Il fallait condamner l'attaque terroriste, puis après, ça fait partie du débat, vous l'avez ici, de dire qu'est-ce qui s'est passé, pourquoi il y a ce déchaînement, mais voilà. Alors après, je trouve que...
Mais pour vous, c'est de l'antisémitisme, ce que dit Elisabeth Borne ? Pour vous, l'antisionisme confine à l'antisémitisme ?

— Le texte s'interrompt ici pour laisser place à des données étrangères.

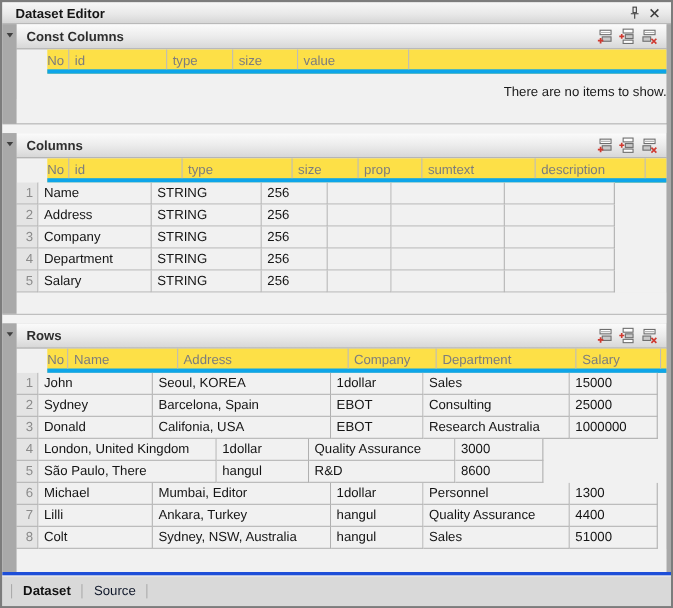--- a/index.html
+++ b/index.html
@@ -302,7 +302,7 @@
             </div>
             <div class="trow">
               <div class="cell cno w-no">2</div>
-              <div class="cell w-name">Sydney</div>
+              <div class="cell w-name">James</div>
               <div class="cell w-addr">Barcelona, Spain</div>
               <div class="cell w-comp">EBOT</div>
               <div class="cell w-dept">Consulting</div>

L'antisionisme, c'est-à-dire l'éradication d'Israël. C'est ça l'antisionisme. C'est-à-dire la fin d'Israël peut forcément déboucher sur un antisémitisme. Il y a eu longtemps une défense de ce que pouvait être la cause palestinienne, mais la cause palestinienne, ce n'est pas d'éradiquer Israël. Donc ça veut dire que l'antisionisme peut trouver effectivement son débouché dans l'antisémitisme.

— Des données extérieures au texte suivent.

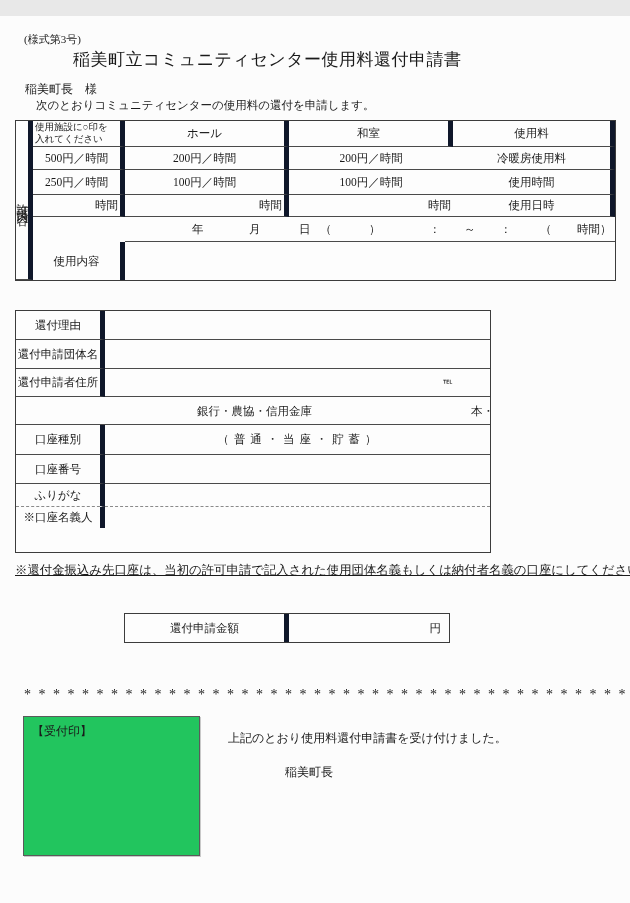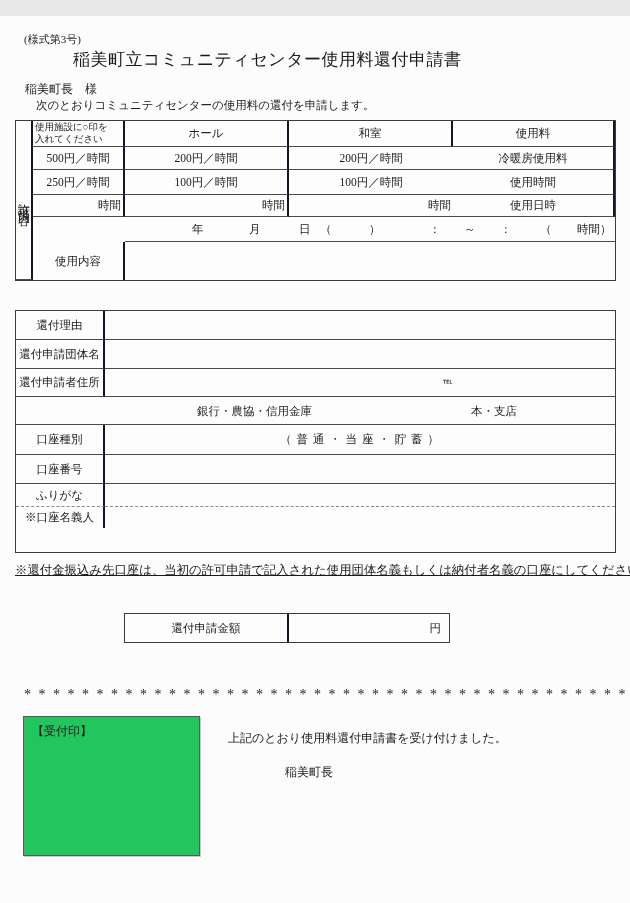--- a/index.html
+++ b/index.html
@@ -17,7 +17,7 @@
 
   
   .grid{position:absolute;display:grid;box-sizing:border-box;border:1.5px solid #3c3c3c;background:#fdfdfd;}
-  .c{border-right:2px solid #0f172a;border-bottom:1px solid #4a4a4a;
+  .c{border-right:5px solid #0f172a;border-bottom:1px solid #4a4a4a;
      display:flex;align-items:center;justify-content:center;
      font-size:11.5px;box-sizing:border-box;overflow:hidden;white-space:nowrap;}
   .noR{border-right:none;}

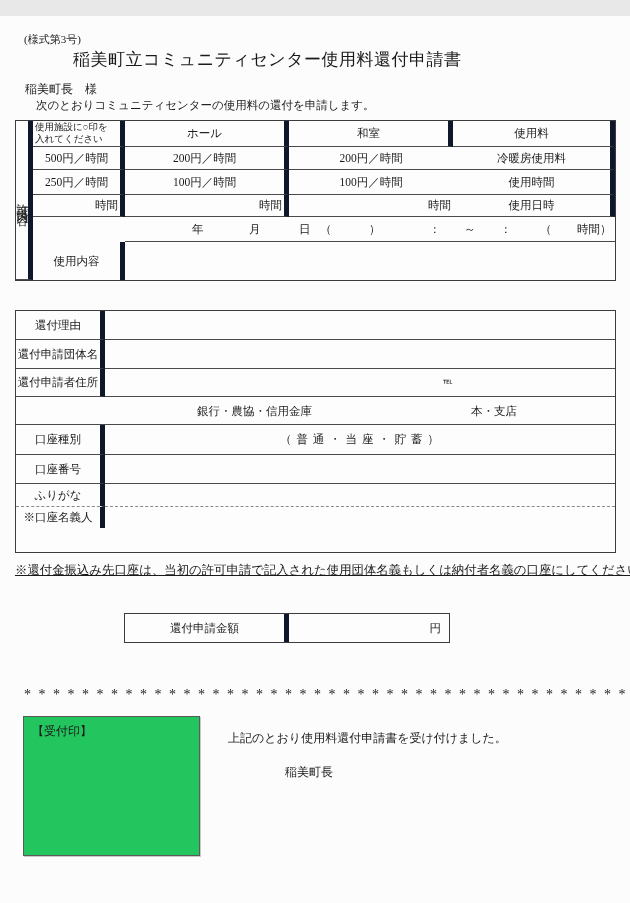--- a/index.html
+++ b/index.html
@@ -35,7 +35,7 @@
   .merged{grid-column:3/6;position:relative;}
   .dtf{position:absolute;top:50%;transform:translateY(-50%);font-size:11.5px;}
 
-  .t2{left:15px;top:294px;width:601px;height:243px;
+  .t2{left:15px;top:294px;width:476px;height:243px;
       grid-template-columns:89px 1fr;
       grid-template-rows:29px 29px 28px 28px 30px 29px 23px 21px 1fr;text-align:right;}
   .val{position:relative;justify-content:center;}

Le député Jérôme Guedj au Parti Socialiste, fervent défenseur de la NUPES, a déclaré que la question de rester dans la NUPES se pose désormais. Vous lui dites quoi ce matin ?

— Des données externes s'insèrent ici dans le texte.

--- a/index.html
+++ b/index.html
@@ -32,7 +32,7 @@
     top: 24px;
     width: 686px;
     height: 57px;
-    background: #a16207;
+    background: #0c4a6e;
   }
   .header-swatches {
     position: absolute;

Je félicite cette lucidité. Elle est un peu tardive parce que ce n'est pas nouveau que l'EFI ait cette position, de la même manière que l'EFI avait une position par rapport à Vladimir Poutine, par rapport à l'Alliance Atlantique qui ne peuvent pas, à mon avis, convenir. Donc quand on est attaché, comme je le suis, à l'union de la gauche, il faut être très exigeant à l'égard de ceux qui participent de cette union de la gauche. Sinon, on est dans un suivisme et à ce moment-là, c'est désolant.
Et par ailleurs, aujourd'hui, si on était au gouvernement, si la NUPES, par exemple, était au gouvernement de la France, puisque c'était à un moment ce que revendiquait Jean-Luc Mélenchon pour devenir Premier ministre, quelle position aurait la France aujourd'hui ? Ça serait de ne pas condamner ? Ça serait de dire que c'est l'équidistance ?
François Hollande, vous serez au rassemblement du CRIF ce soir à 18h ?
Non, je suis solidaire, mais je ne vais pas dans les manifestations.
Merci d'avoir été à notre micro ce matin.